The baking started on the 6th evening. She watched the white clay heat, turn green, then red. It was an alchemical process that burned inside the oven and inside her heart. She watched it shift, transform and magically settle on a pure blue. The colour of the sky and water, of all things natural and emotional combined, heated into a brick the size of a deck of cards.

On the 7th day, everything was silent. The oven had finished and when Marci, in a spotless white apron complete with long gloves and a doctor’s mask, tried to look inside it, she could not see through the window. There was an opaque blue blocking her view. When she opened the furnace, a fine blue mist escaped and filled the room. Momentarily, Marci was enveloped in the blue of her mother’s death. Staring through the cloud of mourning was like looking into the evening sky, beyond which she could barely make out the fuzzy outline of the muffle-furnace with its own deep cavity on the other side.

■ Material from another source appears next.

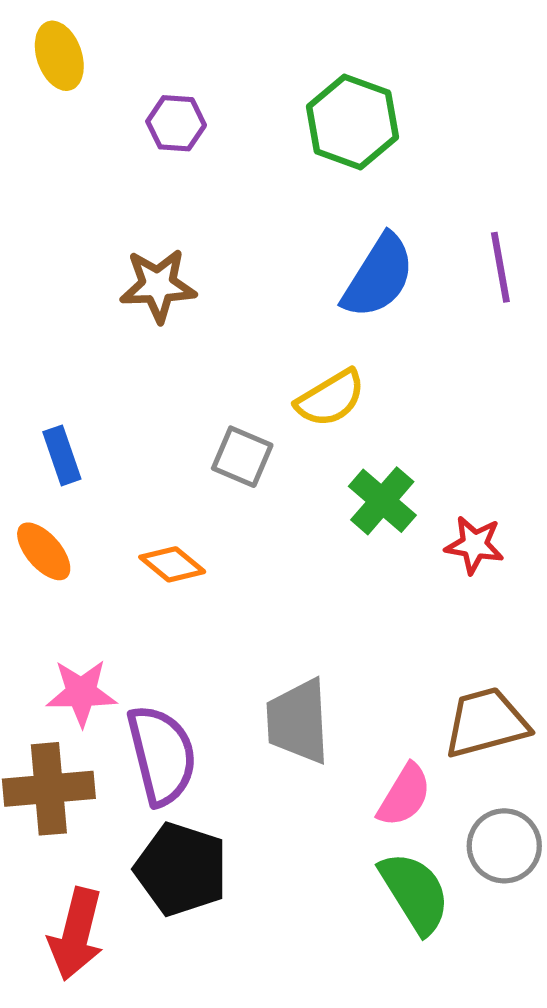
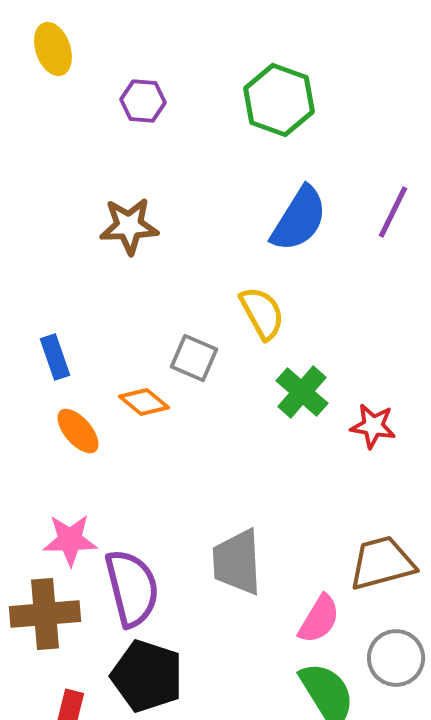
purple line: (500, 267) -> (393, 212), turned 36
yellow semicircle: (330, 398) -> (262, 313), turned -88
orange ellipse: (44, 551) -> (78, 431), moved
orange diamond: (172, 564) -> (144, 402), moved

And when the dust settled, she was covered in a blue film and she found the ultramarine sitting in a blue-coloured vault, where malign chemicals were once baked into designer drugs.

She removed it with a pair of tongs, careful beyond necessity, as if she was birthing it, the blue, her twin from the feeling of loss itself. After placing it onto the table, she crushed a corner of the brick and spontaneously started weeping, as if she had committed some crime against this brick she had just given life. You see, Marci had grown incredibly attached to the clay during the making of this colour. It had transformed inside the oven and grown inside her mind overnight, becoming a living essence. And the moment she broke the corner of the small, powdery rectangle, she felt she had hurt it, caused it to suffer. Immediately, manically even, she mixed the powdered blue with oil and dripping tears, made it transparent: a thin blue glaze. She rubbed this nurtured blue all over her crimson wall, daubing it with tissues, covering the red in the depth of the heavens. It deepened, opened up space and felt somehow alive. She had breathed life into the walls, made it a womb. When it dried, she knew this would be her bedroom. The terminus of her emotional system, where she could sleep, live, heal."